Sei que a questão da nacionalidadeé menos querida, para o debate, pelos meus amigos combatentes da luta de libertação. Tenho a felicidade de os ter. E não são poucos. Desde generais até praças. Para eles, esta matéria é tabu. E têm razão. Sem dúvida. Mas, vejamos a outra face da mesma moeda. A nossa menina de ouro, Maria de Lurdes Mutola, quando foi estudar e treinar para os EUA, foi várias vezes assediada para mudar de nacionalidade. Não aceitou por amor à Pátria. Não muito longe, do ponto de vista temporal, mas se calhar longe para os mais novos, um conceituado treinador de futebol, em pouco tempo conseguiu a nacionalidade moçambicana. Estou a falar de Victor Bondarenko. Esse excelente treinador que nos lembras os nossos melhores momentos de glória. Muitos países do mundo desenvolvem-se graças à imigração. O antepenúltimo Presidente do país mais poderoso do mundo é um afro-americano, descendente de mãe americana e de pai de origem queniana. O Fundador do Movimento de Libertação em Moçambique, o Doutor Eduardo Chivambo Mondlane, teve a sua consorte, nossa querida mamã, a Doutora. Janet Mondlane, uma cidadã moçambicana de origem americana. Seria enfadonho continuar a enumerar mais exemplos. Estes são bastantes. Muitos países do mundo tiram proveito da imigração e outros nem tanto. Os cérebros são os mais procurados. Entre outros, os atletas e os artistas.

De todo o modo, o movimento desenfreado de pessoas de certas zonas do globo para outras tem a ver com a distribuição e aproveitamento da riqueza. Nenhum país terá fartura enquanto outros tiverem fome. A estabilidade do pobre é a garantia do sossego do rico. Ao pobre quando lhe falta tudo pode virar invejoso e não olhar a meios para resolver os seus problemas. Ninguém gosta de ser pobre. E, o pior é o pobre pensar que a sua falta de riqueza deriva da vastidão do estômago do rico.

Em tudo o que refiro, não pretendo ignorar a defesa dos interesses nacionais de cada país, enquanto for necessário protegê-los de forma equilibrada, e, enquanto o mundo for assim (aparentemente, enviesado).

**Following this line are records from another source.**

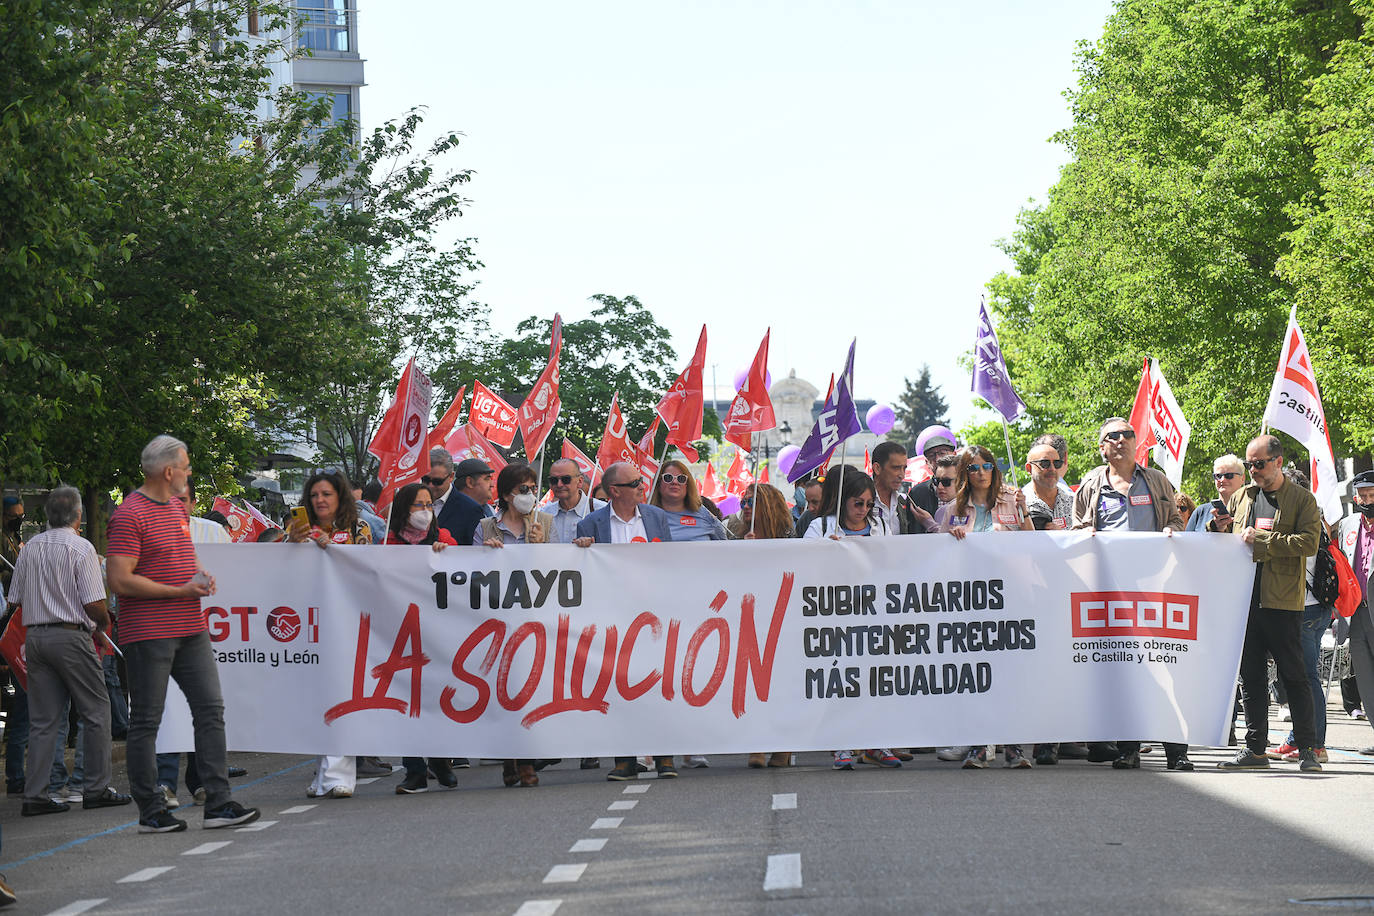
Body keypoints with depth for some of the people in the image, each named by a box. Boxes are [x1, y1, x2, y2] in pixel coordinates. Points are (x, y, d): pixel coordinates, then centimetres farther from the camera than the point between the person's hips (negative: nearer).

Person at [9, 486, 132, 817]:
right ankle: (96, 788, 4)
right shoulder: (80, 548, -9)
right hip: (71, 636, -6)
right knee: (95, 712, 4)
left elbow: (14, 599, 12)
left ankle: (35, 795, 3)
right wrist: (104, 624, 6)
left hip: (35, 637, 6)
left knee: (42, 719, 7)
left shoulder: (30, 548, 9)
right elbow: (94, 605, -14)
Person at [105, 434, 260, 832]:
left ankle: (219, 803, 3)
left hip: (191, 631, 8)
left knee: (211, 710, 2)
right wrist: (181, 590, -16)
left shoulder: (178, 508, 16)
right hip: (148, 634, -8)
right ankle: (151, 812, 6)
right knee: (146, 721, 0)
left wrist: (200, 575, 8)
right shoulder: (129, 516, -13)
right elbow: (120, 580, -19)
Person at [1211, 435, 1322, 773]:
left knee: (1294, 676, -1)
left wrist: (1261, 539, -16)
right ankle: (1255, 748, 11)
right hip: (1245, 599, 5)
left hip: (1282, 602, -5)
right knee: (1251, 676, 6)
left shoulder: (1302, 499, 1)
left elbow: (1309, 542, -13)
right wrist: (1217, 527, 1)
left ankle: (1307, 748, 4)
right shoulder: (1240, 498, 16)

São estes os problemas que a globalização deve ter em conta. São estes os problemas com os quais o mundo deve se preocupar, para, rapidamente, controlar a epidemia. Enquanto cada país olhar apenas para o seu umbigo, enquanto não pensarmos grande sobre o fenómeno da liberdade natural das pessoas, o fenómeno da circulação da riqueza, do conhecimento, de cérebros e dos capitais, de nada valerá estarmos a sonhar com os direitos humanos da terceira ou da quarta geração, quando os da primeira e da segunda estão em atraso de execução. De nada vale ir tanto à lua, ou ir a Marte quando na terra falta tudo. Ou tem tanto para uns e tem nada para os outros. Estaríamos diante de uma manta de retalhos, a esconder a cabeça, com o resto do corpo de fora!

Falar da livre circulação de pessoas e bens num mundo global é falar da defesa do liberalismo. E eu disse, bem, liberalismo e não libertinagem. Tal como a justiça que para a realizarmos temos de ser justos dentro de nós próprios, para a defesa da democracia temos de ser democratas; para sermos defensores da liberdade global, incluindo a de circulação, temos de ser arautos da liberdade em nós mesmos; de contrário, seremos provincianos!

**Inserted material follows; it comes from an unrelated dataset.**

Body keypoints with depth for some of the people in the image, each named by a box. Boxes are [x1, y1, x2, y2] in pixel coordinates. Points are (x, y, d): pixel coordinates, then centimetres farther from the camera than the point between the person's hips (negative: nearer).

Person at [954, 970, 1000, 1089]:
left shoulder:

Não pode haver globalização sem a livre circulação de pessoas e bens! E o Homem, além de ser pessoa, é um dos bens mais preciosos da terra ou do mundo global, o qual, por via do conhecimento, resolve e vence, no seu interesse, todos os obstáculos que estão à sua volta!

E que assim seja, hoje, amanhã e para todo o sempre: amém!

PS: Curvo-me, com respeito e veneração, perante as memórias do Conselheiro Luís Filipe Sacramento; do Arquitecto Júlio Eduardo Zamith Carrilho; e do Administrador Aleixo Miguel Patime (combatente da Luta de Libertação Nacional). Curvo-me, igualmente, mesmo à distância, com o mesmo respeito e veneração, para o carismático Arcebispo Desmond Tutu. Que Deus Misericordioso os tenha em Sua Santa Guarda!


[1]Banimento, entretanto, levantado, para a retoma a partir de 3 de Janeiro de 2022.

[2] Professor Catedrático jubilado da Universidade de Coimbra, conceituado jurista e sociólogo. 

[3]Art. 4 da Constituição da República Portuguesa.